In PLOS One last October, Dieleman and Templin published a similar paper using similar methods. In addition to FE and RE, they also included simulation analysis of a “within-between” (WB) estimator, which I will leave to you to read about. Here are there rules of thumb, as they apply to FE vs. RE:
[DT1] Another unique scenario when the RE estimator is consistently MSE-preferred and should be considered is for small samples that have relatively small within-group variation for the variable of interest. Again, in these cases, the imprecision of the FE and WB estimators might be more caustic than the RE estimator’s bias. In simulation cases with less than 500 observations and within-group variation less than 20% of the total variation, RE estimation leads to a smaller absolute error 53% of the time.
This is the same advice as CL2, above. Sticking to consideration of small samples, the authors write that they
[DT2] mark the circumstances under which a practitioner might consistently choose precision over bias. […] One scenario is when the estimated model explains a very small portion of the variation in the outcome measurement. When small sample size is combined with a poorly-fit model, the imprecision of FE and WB estimation tends to mislead the researcher more than the bias of RE estimation, even at large ρ [correlation between the independent variable and unit effects]. The goodness-of-fit  can be explored by examining the R2 statistic associated with [FE] estimation. Considering only simulations with R2<0.5 and less than 500 observations, the traditional RE estimator had a smaller absolute error than the FE estimator 57% of the time.
This seems to offer a reason to prefer RE, even when endogeneity concerns might seem to be high (large ρ). I haven’t figured out the intuition on this one. Why would failure to explain a considerable amount of variation (R2<0.5) make bias (endogeneity) a lesser concern?
So much for small sample sizes. What about larger ones?
[DT3] [A]s a general rule, the larger the sample size, the more a practitioner should avoid traditional RE estimation. Applying FE estimation on all simulated samples with greater than 500 observations led to a median absolute error of 4% of the true marginal effect.
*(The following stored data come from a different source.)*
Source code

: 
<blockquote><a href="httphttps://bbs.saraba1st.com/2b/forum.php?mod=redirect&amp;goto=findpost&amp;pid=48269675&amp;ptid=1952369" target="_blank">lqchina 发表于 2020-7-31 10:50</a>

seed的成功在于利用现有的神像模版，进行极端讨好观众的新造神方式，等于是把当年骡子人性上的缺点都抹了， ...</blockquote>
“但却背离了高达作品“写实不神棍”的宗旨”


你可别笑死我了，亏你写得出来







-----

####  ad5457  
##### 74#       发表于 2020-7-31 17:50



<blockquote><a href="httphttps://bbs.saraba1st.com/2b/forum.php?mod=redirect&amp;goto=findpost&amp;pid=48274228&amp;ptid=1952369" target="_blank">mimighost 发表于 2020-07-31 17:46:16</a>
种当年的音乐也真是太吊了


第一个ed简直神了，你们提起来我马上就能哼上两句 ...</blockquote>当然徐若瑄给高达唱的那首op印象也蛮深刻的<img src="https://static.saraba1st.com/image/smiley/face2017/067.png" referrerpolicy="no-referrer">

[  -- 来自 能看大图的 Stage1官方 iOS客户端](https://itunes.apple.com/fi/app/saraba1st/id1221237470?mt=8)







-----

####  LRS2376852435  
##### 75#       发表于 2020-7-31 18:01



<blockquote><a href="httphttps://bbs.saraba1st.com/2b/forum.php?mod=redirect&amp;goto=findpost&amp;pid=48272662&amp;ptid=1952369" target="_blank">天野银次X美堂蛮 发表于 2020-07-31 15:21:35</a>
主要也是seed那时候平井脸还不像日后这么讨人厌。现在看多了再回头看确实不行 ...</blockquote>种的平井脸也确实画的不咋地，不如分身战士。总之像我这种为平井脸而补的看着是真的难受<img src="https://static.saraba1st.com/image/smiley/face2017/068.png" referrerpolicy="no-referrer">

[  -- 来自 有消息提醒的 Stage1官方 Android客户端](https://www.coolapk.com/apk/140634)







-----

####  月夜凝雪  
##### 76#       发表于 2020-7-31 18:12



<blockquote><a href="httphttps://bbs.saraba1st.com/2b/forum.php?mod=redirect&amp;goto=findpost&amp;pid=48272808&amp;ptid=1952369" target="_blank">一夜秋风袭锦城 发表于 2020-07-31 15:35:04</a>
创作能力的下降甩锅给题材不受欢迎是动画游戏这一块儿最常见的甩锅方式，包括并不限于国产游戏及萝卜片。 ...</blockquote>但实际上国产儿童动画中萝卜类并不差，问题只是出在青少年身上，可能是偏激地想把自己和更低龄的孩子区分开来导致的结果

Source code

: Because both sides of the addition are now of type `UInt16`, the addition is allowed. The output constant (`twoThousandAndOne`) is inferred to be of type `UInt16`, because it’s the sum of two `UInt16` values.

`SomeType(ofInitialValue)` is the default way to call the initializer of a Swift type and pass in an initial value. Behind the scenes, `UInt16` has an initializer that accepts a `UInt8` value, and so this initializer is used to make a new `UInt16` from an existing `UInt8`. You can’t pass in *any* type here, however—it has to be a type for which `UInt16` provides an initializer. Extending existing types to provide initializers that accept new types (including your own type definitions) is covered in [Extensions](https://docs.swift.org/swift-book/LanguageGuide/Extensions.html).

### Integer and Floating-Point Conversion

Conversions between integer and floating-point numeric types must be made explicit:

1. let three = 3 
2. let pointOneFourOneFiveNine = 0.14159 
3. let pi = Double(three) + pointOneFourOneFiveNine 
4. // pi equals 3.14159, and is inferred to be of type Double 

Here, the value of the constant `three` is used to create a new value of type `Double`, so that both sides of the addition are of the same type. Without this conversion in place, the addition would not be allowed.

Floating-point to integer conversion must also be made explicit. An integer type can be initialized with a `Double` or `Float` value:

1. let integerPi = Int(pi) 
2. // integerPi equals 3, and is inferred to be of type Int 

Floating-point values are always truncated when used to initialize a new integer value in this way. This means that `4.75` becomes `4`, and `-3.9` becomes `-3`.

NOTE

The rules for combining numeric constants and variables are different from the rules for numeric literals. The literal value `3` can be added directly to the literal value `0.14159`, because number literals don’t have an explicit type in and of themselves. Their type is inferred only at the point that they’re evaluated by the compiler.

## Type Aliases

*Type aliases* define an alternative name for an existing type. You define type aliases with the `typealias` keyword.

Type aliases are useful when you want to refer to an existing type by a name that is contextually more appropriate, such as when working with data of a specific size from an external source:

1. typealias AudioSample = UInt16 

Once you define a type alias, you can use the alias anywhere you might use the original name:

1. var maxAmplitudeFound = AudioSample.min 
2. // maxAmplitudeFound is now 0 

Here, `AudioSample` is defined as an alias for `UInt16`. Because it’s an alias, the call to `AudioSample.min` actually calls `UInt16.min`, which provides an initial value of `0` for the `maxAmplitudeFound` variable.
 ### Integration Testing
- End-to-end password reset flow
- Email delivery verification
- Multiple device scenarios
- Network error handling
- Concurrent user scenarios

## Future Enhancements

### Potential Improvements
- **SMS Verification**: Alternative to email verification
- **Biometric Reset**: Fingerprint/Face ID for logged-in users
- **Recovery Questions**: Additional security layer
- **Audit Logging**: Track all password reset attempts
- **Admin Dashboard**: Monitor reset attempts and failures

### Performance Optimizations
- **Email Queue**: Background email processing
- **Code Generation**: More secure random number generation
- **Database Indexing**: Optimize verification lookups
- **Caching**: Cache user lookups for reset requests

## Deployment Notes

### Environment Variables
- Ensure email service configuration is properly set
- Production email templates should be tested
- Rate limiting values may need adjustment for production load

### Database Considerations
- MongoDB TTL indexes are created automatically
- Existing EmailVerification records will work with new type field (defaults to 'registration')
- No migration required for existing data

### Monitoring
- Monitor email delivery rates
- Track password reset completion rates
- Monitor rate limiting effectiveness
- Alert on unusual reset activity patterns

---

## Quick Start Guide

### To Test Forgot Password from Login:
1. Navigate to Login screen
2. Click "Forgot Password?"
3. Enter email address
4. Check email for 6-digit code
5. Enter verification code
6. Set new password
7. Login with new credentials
RE estimation led to a median absolute error of 8% of the true marginal effect. In simulations with more than 1,000 observations, RE estimation was only MSE-preferred beyond a trivial threshold (0.005) in a very few cases where 90% of variation of y could not be explained by the model.
This may be a safe general rule but CL1 indicates circumstances when RE estimation is just fine, even at large sample sizes. Again, turn to the paper for specifics.
Putting all this together, the statistics one should examine to make an FE vs. RE decision include:
- Sample size in general and number of units and number of observations within units in particular
- Correlation coefficient between independent variable and unit effects. (Clark and Linzer are explicit that it’s the correlation between unit means of the independent variable and unit effects one should consider, but I think they’re only considering balanced panel data, for which this would be the same thing as the correlation between the independent variable and unit effects.)
- The proportion of the variance in the independent variable that is within units as opposed to between units.
- The FE R-squared.
With these, one can stare at the charts provided by Clark/Linzer and Dieleman/Templin and ponder one’s choices. Or, one could throw a party, invite some economists and biostats geeks and have at it.
(What did I get wrong in this post? Comments open for one week.)